North Dakota man once created the world's largest trunk and turned it into a garage

Mar. 13—FARGO — When it came to promotion and publicity, P.T. Barnum himself had nothing on Fargo businessman John Monson.

He was a seller of luggage, trunks, and valises, but showmanship and illusion were also his game, most notably creating the world's largest trunk and eventually turning it into a garage.

But that is just one chapter in a very interesting life.

John Monson was born near Neenah, Wisconsin, Feb. 4, 1853. As a young man, he worked in logging camps in the white pine forests along the Wolf and Wisconsin rivers, according to his obituary.

Later he rafted the logs down the Wisconsin and Mississippi rivers to the city ports and sawmill cities downstream. After stops in San Francisco and Portland, Oregon he found his way to what was then Dakota Territory to make a name for himself.

In March 1882, he came to Fargo to open a men's furnishings store on Broadway. In 1886, he married Mattie Judd, who was a school teacher in Wisconsin before the couple married.

By 1900, John established the Monson Trunk Factory setting up shop at 614 Front Street (the current location of The Front Street Taproom). It later moved to 606 Main Avenue where it became Monson's Luggage.

By 1910, the Fargo Census shows Monson living at 1024 University Drive South with Mattie and sons Leigh, 23; Lloyd, 21; and Fern, 15.

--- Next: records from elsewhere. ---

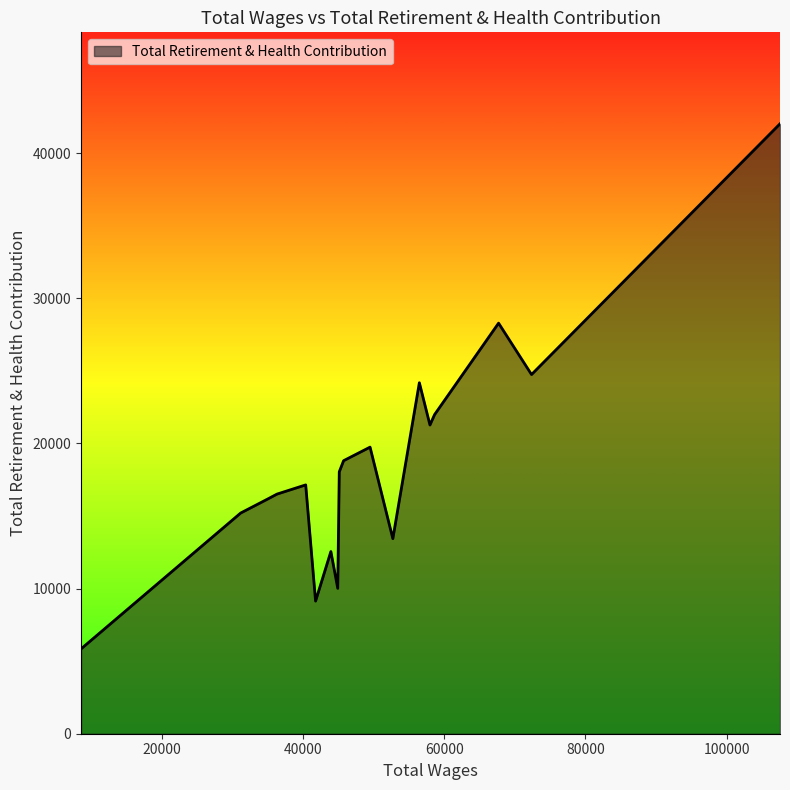

What is the minimum value shown in the chart?

5843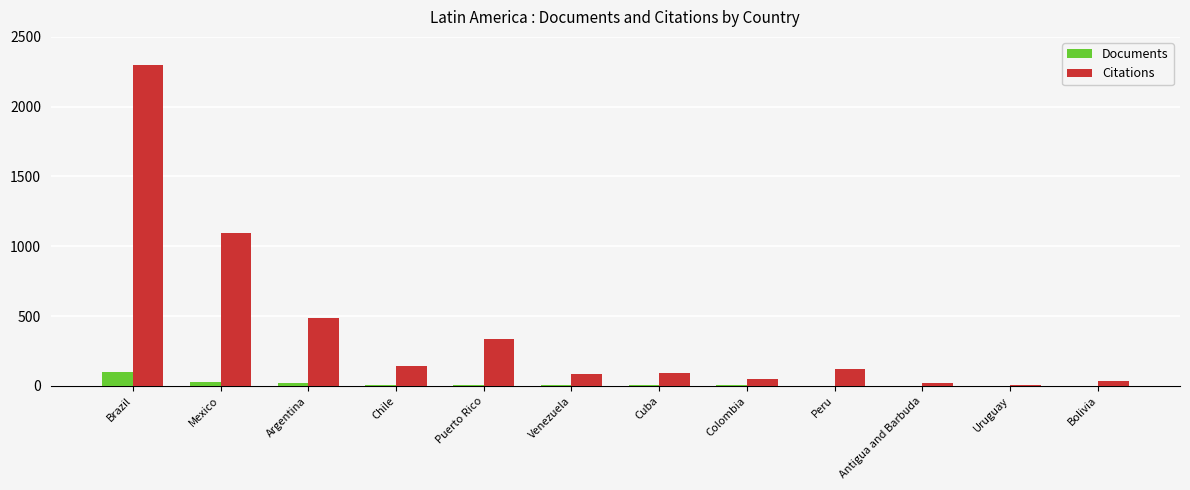

Which category has the highest value across all series?

Brazil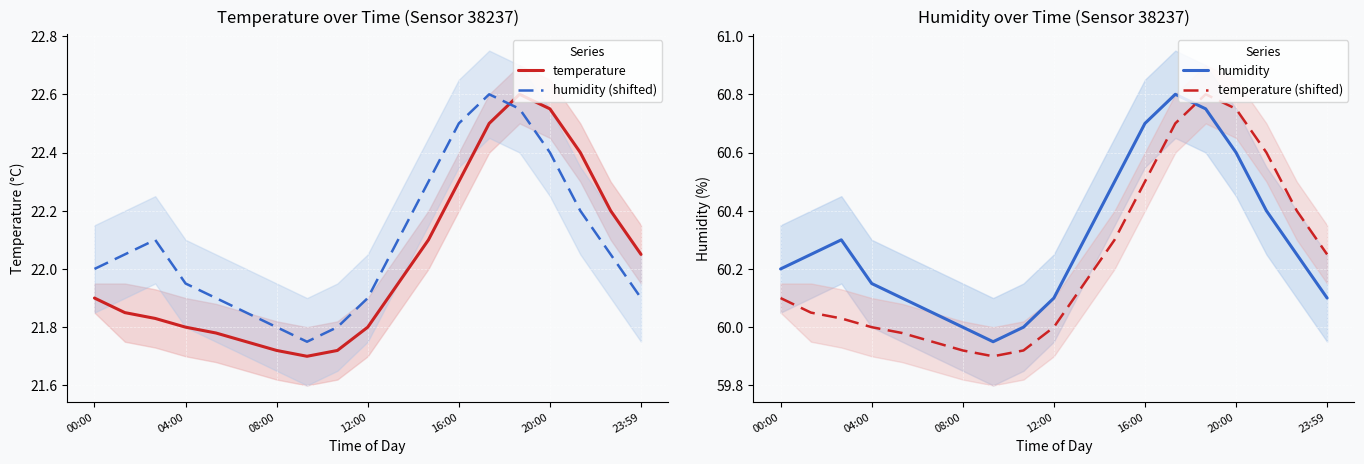

What are all the series names shown in the legend?

temperature, humidity (shifted), humidity, temperature (shifted)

That was also the year Monson and his business achieved international fame by constructing what he purported to be the "largest trunk in the world." It was 18 feet in length, 10 1/2 feet high, and 10 feet long.

Monson had the image placed on promotional postcards that seemingly invited people to come see his shop.

The trunk was on display for a time at the Fairgrounds in Fargo.

It's unclear when Monson's trunk lost its promotional appeal. But when it did Monson had a plan. He moved the trunk to the backyard of his home and converted it into a garage.

Three years later, Monson must have figured he was due for another promotional stunt.

In an advertisement (which reads more like a newspaper story) from June 6, 1913, people were encouraged to come to downtown Fargo for "one of the most unique features of the entire week."

At 2 p.m. Saturday, June 7th, Monson planned to throw one of his trunks off the top of the 5-story Waldorf Hotel, not far from his shop.

The high dive stunt was meant to show the durability of Monson's trunks. The ad goes on to say, "Moving pictures of this act will be taken and all who wish to get into the 'movies' should be on hand at that time."

So far, we haven't been able to find the film or any reports about the success of Monson's stunt. However, the company continued to operate in downtown Fargo.

In 1919, John Monson turned over his business to his son who changed the name to the Monson Luggage Company and in the late 1930s to Monson's Luggage. Eventually the store relocated to the West Acres Mall. It appears that both sons Lloyd and Fern worked for the company, while oldest son Leigh was listed in the census as working in police management and later as an attorney.

In the meantime, John and Mattie Monson weren't content to just sit around. For the next few years they traveled around the country in their car. They eventually returned to Fargo in 1924, having logged over 42,000 miles.

According to his obituary, "They remained in Fargo only a very short time, as Monson had opened an elaborate tourist camp in the grapefruit area of Lake Alfred, Florida."

He worked almost to the day of his death at his home at Lake Alfred in May 1945.

Mrs. Monson died January 6, 1943 at Lake Alfred.

Perhaps one of the most surprising elements of this story is just how long that trunk-turned-garage lasted.

According to Dana Cook, the current owner of the former Monson home, the garage stood until 2005, shortly before she and her husband bought the property from her coworker.

"My coworker still parked her car in it until she was told it would have to be removed. She drove a (Honda) Odyssey and it just barely fit," said Cook.

Cook said the financing wouldn't go through for the property unless the old structure was taken down. So the former owner and her husband spent a weekend with a chainsaw tearing it down and putting the remains into a dumpster.

It was hardly a glorious end to an internationally acclaimed trunk. But it survived for 95 years through snowstorms, hailstorms and all that Fargo's weather had to dish out. Old John Monson would have been proud.